We got valuable feedback that allowed us to make important refinements to the interface and work on additional elements such as introducing trends, new metadata, UI improvements, and an onboarding experience.
Data Quality Dashboard
The data quality home presents high-level metrics on common issues for different data types as well as how they trend over time.
Customers could access the most important metadata on all the CRM properties. Property Insights support further identification of problematic properties and some level of decision-making.
Single Property details
This page provides a quite robust level of understanding of how each property is being used, any possible duplicates, what sources are updating it, and how frequently.
Data Sync Insights
Provides a new view of the data health across all the Data Sync integrations so customers can identify any issues with incoming and outgoing data.
We created an onboarding experience so that we could introduce current and new customers to the new tools while also providing some level of orientation on best practices.
Customers had been telling us how useful this new product area is throughout the entire product design and implementation process. And this project is the perfect example of building a product for customers.

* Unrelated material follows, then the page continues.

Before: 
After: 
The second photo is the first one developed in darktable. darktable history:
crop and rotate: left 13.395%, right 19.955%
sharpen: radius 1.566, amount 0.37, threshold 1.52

It was massively important and valuable to understand their pain points as well as where we could provide the most initial value.
The Beta version provided us with a unique opportunity to get closer to our customers. We gradually opened the Beta to approximately 250 customers and got to chat through slack and in interviews which provided a huge value and the team’s confidence that the product had quality and was meeting expectations.
After we made the changes according to the final design we saw the following average metrics per portal:
The average number of misformatted records across subscribing portals decreased by 35%
This meant that customers were positively reacting to the data metrics indicators and consequently using the tools to resolve formatting issues.
Single properties page traffic increased
During the Beta stage, we found some discoverability issues with accessing the single property page. After we implemented simple design changes we saw the traffic increase significantly.
What we heard from customers
It’s really important in my role (CRM/Automation/Nurture) to see where we have flaws in the database, and to be able to action these insights is wonderful! Truly a great feature here, congrats!
Love this! Without it, I was downloading and trying to do this manually! Puts it all in one place that’s easy to work with and visual to see how we improve. Thanks HubSpot!
It looks nice and clean, easy to use.